Grid Saliency for Context Explanations of Semantic Segmentation
This work addresses the problem of providing visual explanations for semantic segmentation models, which is incremental as it extends existing saliency methods to a new task.
The paper tackles the limitation of existing saliency methods to image classification by extending them to generate grid saliencies for dense prediction networks, specifically semantic segmentation, enabling spatially coherent visual explanations. The results show that grid saliency successfully provides interpretable context explanations and can detect contextual biases, with effectiveness demonstrated on synthetic and real-world datasets like Cityscapes using state-of-the-art networks.
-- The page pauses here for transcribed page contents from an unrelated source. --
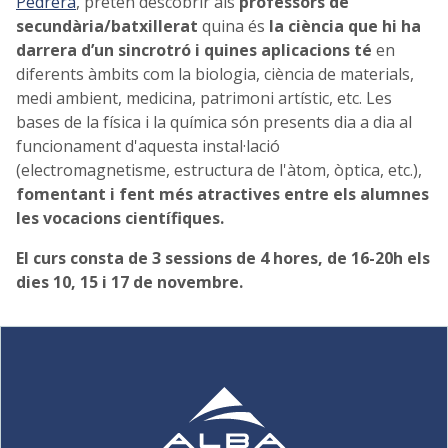
Pedrera
, pretèn descobrir als
professors de
secundària/batxillerat
quina és
la ciència que hi ha
darrera d’un sincrotró i quines aplicacions té
en
diferents àmbits com la biologia, ciència de materials,
medi ambient, medicina, patrimoni artístic, etc. Les
bases de la física i la química són presents dia a dia al
funcionament d'aquesta instal·lació
(electromagnetisme, estructura de l'àtom, òptica, etc.),
fomentant i fent més atractives entre els alumnes
les vocacions científiques.
El curs consta de 3 sessions de 4 hores, de 16-20h els
dies 10, 15 i 17 de novembre.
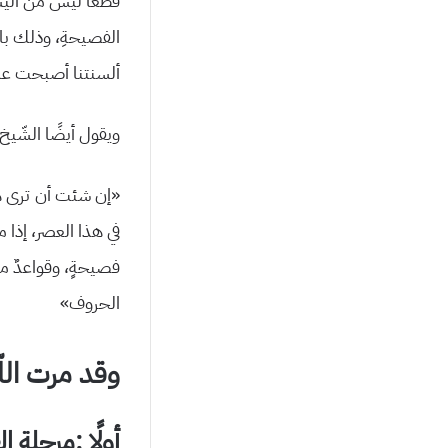
قطعًا ليس من اليسي
الفصيحةِ، وذلك بال
ألسنتنا أصبحت عاجزة
ويقول أيضًا الشّيخ
«إن شئت أن ترى هذا 
في هذا العصر، إذا ما 
فصيحةٍ، وقواعدٌ مهل
الحروف»
وقد مرت اللّغ
أولًا :مرحلة ا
Recently, there has been a growing interest in developing saliency methods that provide visual explanations of network predictions. Still, the usability of existing methods is limited to image classification models. To overcome this limitation, we extend the existing approaches to generate grid saliencies, which provide spatially coherent visual explanations for (pixel-level) dense prediction networks. As the proposed grid saliency allows to spatially disentangle the object and its context, we specifically explore its potential to produce context explanations for semantic segmentation networks, discovering which context most influences the class predictions inside a target object area. We investigate the effectiveness of grid saliency on a synthetic dataset with an artificially induced bias between objects and their context as well as on the real-world Cityscapes dataset using state-of-the-art segmentation networks. Our results show that grid saliency can be successfully used to provide easily interpretable context explanations and, moreover, can be employed for detecting and localizing contextual biases present in the data.